Holmes is rather arrogant, to put it mildly, although in fairness he has good reason to be; but his dismissal of others can lead to some amusing exchanges:
“’It is simple as you explain it’, I said, smiling. ‘You remind me of Edgar Allan Poe’s Dupin. I had no idea that such individuals did exist outside of stories’.
“Sherlock Holmes rose and lit his pipe. ‘No doubt you think that you are complimenting me in comparing me to Dupin,’ he observed. ‘Now, in my opinion, Dupin was a very inferior fellow. That trick of his of breaking in on his friends’ thoughts with an apropos remark after a quarter of an hour’s silence is really very showy and superficial. He had some analytical genius, no doubt; but he was by no means such a phenomenon as Poe appeared to imagine.’”
When the Scotland Yard detectives Lestrade and Gregson seek out his help in solving the murder of an American visitor to London, it is destined to become the first case for the team of Holmes and Watson. And it is something of a showcase, since the murderer is in police custody by half way through the book.
Way Out West
Part II is headed The Country of the Saints and appears to be the section that ticks most people off. Yet for me it is far more enthralling than the first half.
It goes back to 1847 and begins in that ‘region of desolation and silence’ that the early Mormons had to pass through in order to settle in their Promised Land of and around Salt Lake City. And if you want to take one thing away from this book it’s that Mr. Conan Doyle had a dim view of Mormons. In fact, as the story proceeds that title can be seen more and more to be ironic in the extreme.

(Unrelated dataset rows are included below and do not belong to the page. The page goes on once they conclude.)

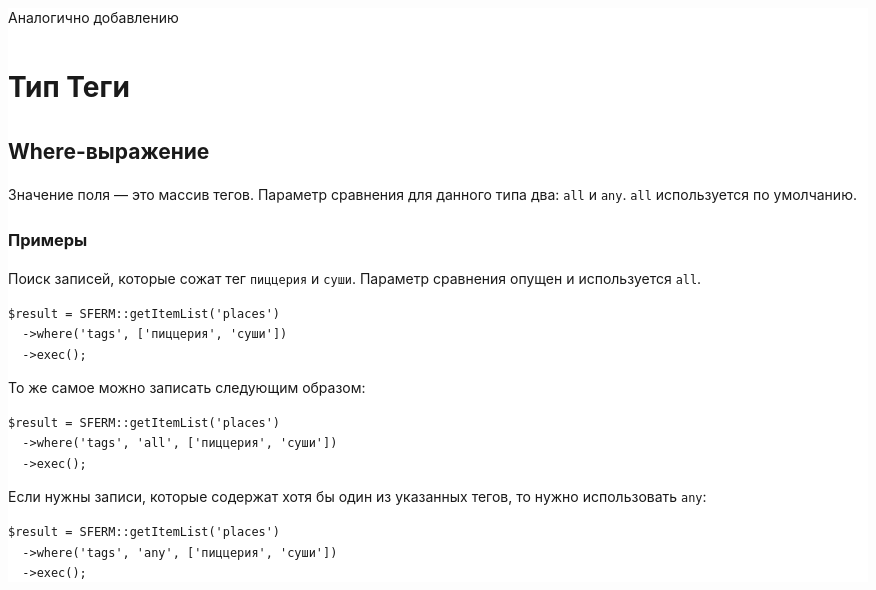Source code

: Аналогично добавлению


# Тип Теги

## Where-выражение

Значение поля — это массив тегов. Параметр сравнения для данного типа два: `all` и `any`. `all` используется по умолчанию.

### Примеры

Поиск записей, которые сожат тег `пиццерия` и `суши`. Параметр сравнения опущен и используется `all`.

```
$result = SFERM::getItemList('places')
  ->where('tags', ['пиццерия', 'суши'])
  ->exec();
```

То же самое можно записать следующим образом:

```
$result = SFERM::getItemList('places')
  ->where('tags', 'all', ['пиццерия', 'суши'])
  ->exec();
```

Если нужны записи, которые содержат хотя бы один из указанных тегов, то нужно использовать `any`:

```
$result = SFERM::getItemList('places')
  ->where('tags', 'any', ['пиццерия', 'суши'])
  ->exec();
```
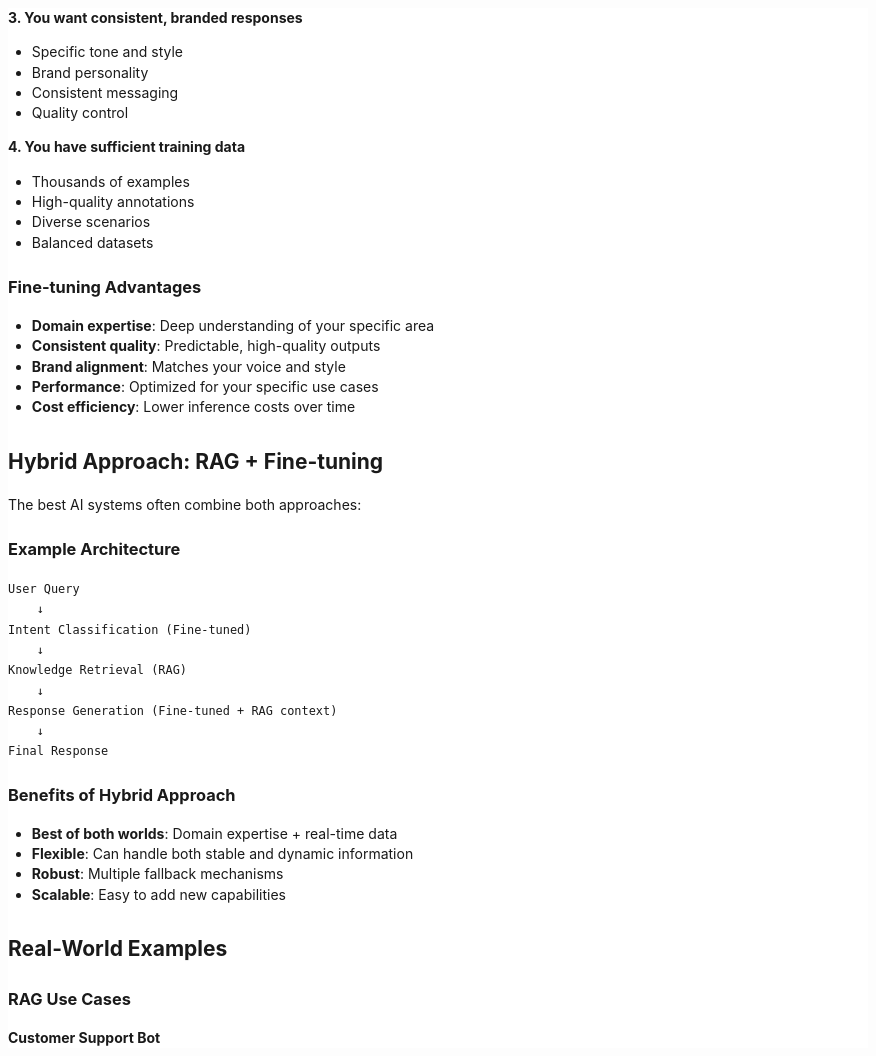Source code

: **3. You want consistent, branded responses**

- Specific tone and style
- Brand personality
- Consistent messaging
- Quality control

**4. You have sufficient training data**

- Thousands of examples
- High-quality annotations
- Diverse scenarios
- Balanced datasets

### Fine-tuning Advantages

- **Domain expertise**: Deep understanding of your specific area
- **Consistent quality**: Predictable, high-quality outputs
- **Brand alignment**: Matches your voice and style
- **Performance**: Optimized for your specific use cases
- **Cost efficiency**: Lower inference costs over time

## Hybrid Approach: RAG + Fine-tuning

The best AI systems often combine both approaches:

### Example Architecture

```
User Query
    ↓
Intent Classification (Fine-tuned)
    ↓
Knowledge Retrieval (RAG)
    ↓
Response Generation (Fine-tuned + RAG context)
    ↓
Final Response
```

### Benefits of Hybrid Approach

- **Best of both worlds**: Domain expertise + real-time data
- **Flexible**: Can handle both stable and dynamic information
- **Robust**: Multiple fallback mechanisms
- **Scalable**: Easy to add new capabilities

## Real-World Examples

### RAG Use Cases

**Customer Support Bot**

The first five chapters of Part II make up an exciting Western yarn, complete with a sinister gang of Avenging Angels and a story of thwarted love. With the merest sweeps of his pen Conan Doyle brought these characters to extraordinarily vivid life.
Who relates the narrative of those chapters, however (barring some omnipresent narrator) I’m unclear on, since they end with:
“As to what occurred there, we cannot do better than quote the old hunter’s own account, as duly recorded in Dr. Watson’s Journal, to which we are already under such obligations.”
After that, the final two chapters wrap thing up nicely.
I’m avoiding looking at Sherlock Holmes timelines – of which I’m quite sure there are many — as I want to try and do my own as I go along. There is a marvelous clarity in this first novel at least, which leads me to place the main events as taking place in 1879/1880.
I think that this short classic deserves to be as famous as it is although I do wonder how many have actually read it. And for me at least, the hero is not the rather unlikeable Holmes, nor even Watson. It is the murderer himself – and with him, Conan Doyle paints the portrait of a remarkable and noble human being: grim, tenacious, and single minded in his pursuit of those who have done a terrible wrong to him and his.
He shouldn’t have been arrested; he should have been given a medal for leaving the world no poorer by removing two walking pieces of dirt completely from it.